The past few days when I access TAM on my iphone I find that probably half the time the thread I'm trying to go to gets hijacked. For example, I go to a thread or my notifications page and before the page can totally load, an ad takes over the URL and then my App Store opens.
_Posted via Mobile Device_


----------



## arbitrator (Feb 13, 2012)

SurpriseMyself said:


> The past few days when I access TAM on my iphone I find that probably half the time the thread I'm trying to go to gets hijacked. For example, I go to a thread or my notifications page and before the page can totally load, an ad takes over the URL and then my App Store opens.
> _Posted via Mobile Device_



*And it's really starting to be a royal pain in the a$$!*
_Posted via Mobile Device_


----------



## SurpriseMyself (Nov 14, 2009)

arbitrator said:


> *And it's really starting to be a royal pain in the a$$!*
> _Posted via Mobile Device_


And yes, it's getting to be a royal pain in the arse!
_Posted via Mobile Device_


----------



## CantePe (Oct 5, 2011)

I'm having a similar problem with Tapatalk app. The ad pops up when I am about to move to the next page and I end up tapping the ad instead. It's been happening for months and it's driving me crazy.


----------



## SurpriseMyself (Nov 14, 2009)

CantePe said:


> I'm having a similar problem with Tapatalk app. The ad pops up when I am about to move to the next page and I end up tapping the ad instead. It's been happening for months and it's driving me crazy.

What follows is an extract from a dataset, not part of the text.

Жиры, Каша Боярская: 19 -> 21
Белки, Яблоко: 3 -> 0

This isn't tapping the ad. It happens on loading the page.
_Posted via Mobile Device_


----------



## arbitrator (Feb 13, 2012)

SurpriseMyself said:


> This isn't tapping the ad. It happens on loading the page.
> _Posted via Mobile Device_


*Exactly!*
_Posted via Mobile Device_


----------



## Anon Pink (Jan 17, 2013)

It's happening on my iPad as well and it's driving me nuts!

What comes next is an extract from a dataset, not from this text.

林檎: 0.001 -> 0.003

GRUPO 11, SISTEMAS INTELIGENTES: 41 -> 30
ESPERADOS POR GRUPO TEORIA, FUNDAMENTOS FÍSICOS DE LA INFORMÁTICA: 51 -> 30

Pages load slowly or the pages hang. It's been a constant issue today and I've tried both safari and Mozilla. Same problem so it's your site. Hasn't been a problem on other sites.

None of these things were ever an issue before this site was sold. Seems like accepting ad money has cheapened the integrity of the site. You'd think it would be made stronger with more capital.


----------



## Administrator (May 8, 2013)

Guys, like all ads when reporting it please give us a screenshot so we know what we're blocking please.

Thank you

Kyle


----------